Be Completely Irritated

Frankly, I think the world would be better if people were a little more irritated.

Not with the mundane things. (The coffee is too hot, the office is too cold, the walk to work is too long, and the lunch break is too short…)

But with things that truly mattered.

Of course, you point out that people are plenty irritated already. Just turn on the news, and if you don’t see what people are mad about (in the physical act of carrying out their anger), you see what they are going to be mad about later.

But let’s think of it in another way first. To use an entirely cliched example, an oyster makes a pearl with a grain of sand because it irritates the oyster enough that the mollusk engulfs it in something that it can deal with and the rest of the world thinks is beautiful. (I mean, I guess you can use the same example with eye boogies, but, well. You know.)
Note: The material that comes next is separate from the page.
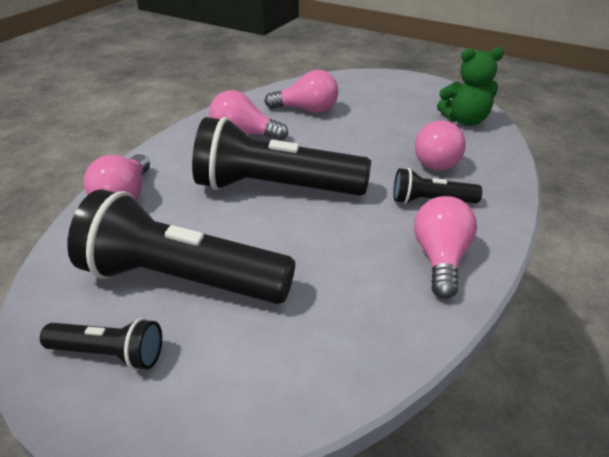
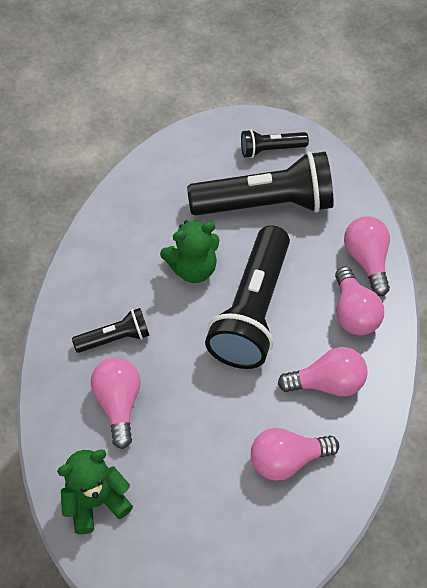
camera: 160 degrees right, 20 degrees up
black flashlight [192,117,371,196] -> black flashlight turned 120 degrees clockwise [205,225,290,369]
pink light bulb [414,196,477,299] -> pink light bulb moved to [335,267,384,335]
none -> green teddy bear [160,220,219,283]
Now, there is enough of a lesson in there for me to stop right now. Out of something harsh and annoying, oysters make something beautiful and precious. They are probably the most optimistic sea-dwelling creatures ever, and we should follow their lead. (This is also why oysters are about as cliched as butterflies in the self-help arena.)

But there is something else that you’re missing if you are just looking at the pearl in this cliche. Rather, the real lesson is that people need to become more irritated to make their own pearls in the first place, so to speak.

Often, we are angry over minor issues and complacent over major things. I mean, why is it that we may get angry about someone’s driving on our way to work but not the fact that we have an hour commute that stresses us out everyday? I understand picking your battles, but this is your life, isn’t it? Doesn’t that mean you get to choose what you do and where you work? Why not make the change if it will make you ultimately happier?

The problem is that not enough people let themselves get irritated. They just tell themselves that they will eventually get another job that has a closer commute. Or that if they play their music loud enough, they won’t even mind the hour drive. But really, they should be downright irritated. With themselves, with their life. So much so that they are motivated, like the oyster, to make a change.

And speaking of change, being irritated and pushing yourself to live the best life you can live by constantly striving for the best is hard. In fact, if it is easy, you’re probably doing it wrong.

But don’t be afraid to get a little irritated. It just means that you want change and that you are passionate about getting it. You don’t have to see the whole process; you just need a plan to rid yourself of complacency. Just ask the oyster. If he or she left the grain of sand alone, we wouldn’t have pearls.